Many people welcome progress, for it brings exciting new products, toys, and abilities. But many people worry about progress too. It destroys jobs, puts companies and industries out of business, threatens morality, and even threatens to destroy "human nature." This is the topic of Joel Garreau's
Radical Evolution (Doubleday, 2005). He notes that nanotechnology, artificial intelligence, robotics, brain chips that let people control prosthetic limbs and machinery, mental uploads, memory boosters, life extension, genetic engineering, and more offer to change human life drastically. He calls genetic, robotic, information and nano technologies the GRIN technologies and says that they are about to enable engineered humans with such startlingly new capabilities that they may no longer be "human" in any traditional sense. The consequences may be quite utopian or quite catastrophic; Bill Joy
("Why the Future Doesn't Need Us," Wired, April 2000) has written that robotics, nanotechnology, and genetic engineering threaten to make humanity extinct and that research into these areas should therefore be cut short immediately.

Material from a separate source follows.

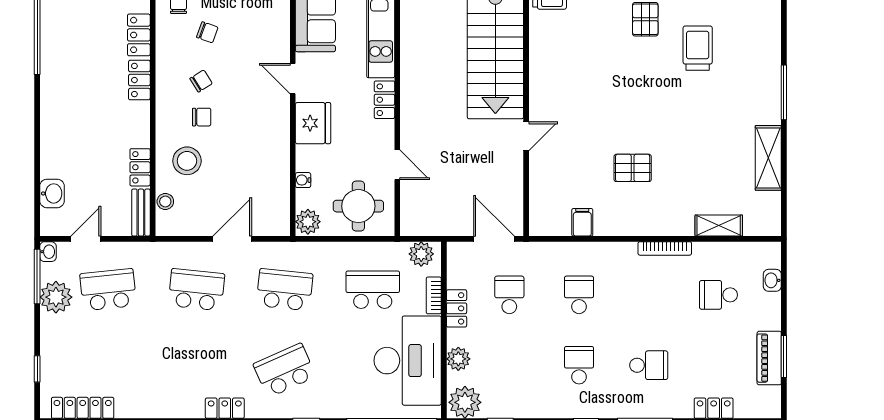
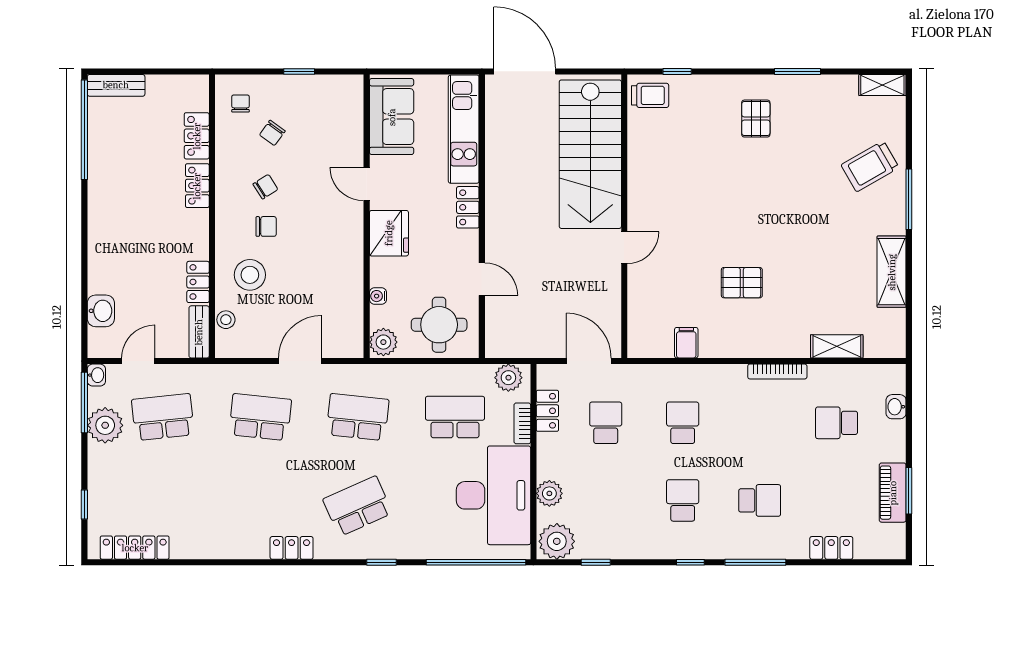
chair: (207, 32) -> (272, 133), turned 106
trolley: (698, 48) -> (870, 166), moved, turned -120
locker: (457, 308) -> (547, 411), moved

People fear potential catastrophes. But the idea of transcending human nature
really gives them the willies. The idea that humans might turn themselves into something that isn't really human anymore is frightening. So is the idea of people becoming somehow unnatural, which has driven protests against vaccines, antibiotics, organ transplants, and assisted reproduction, among other technological developments that go against the traditional "natural order." It provides the rhetoric being used against the idea of changing the body with such things as computer implants and genetic engineering. Yet, says Garreau, human nature is not just a matter of doing things the same way we always have. It is human nature to search for meaning, to better ourselves, to be creative, and to devise rituals to validate our actions. Given this, whatever we do with the GRIN (and other) technologies
is human nature.
We might also note that in the search for whatever it is that makes humans uniquely human in a world full of our animal cousins, people have suggested communication, speech, tool-using, laughter, and several other things, all of which soon turned out to have parallels in animal behavior. The differences are of degree, not kind. But there is one thing we do that other animals don't: If we have a tool, a language, a religion, a costume, a recipe, a political system, we tinker with it. We change it. We do
not leave it alone. Thus, if we wind up changing human nature, well, that's human nature.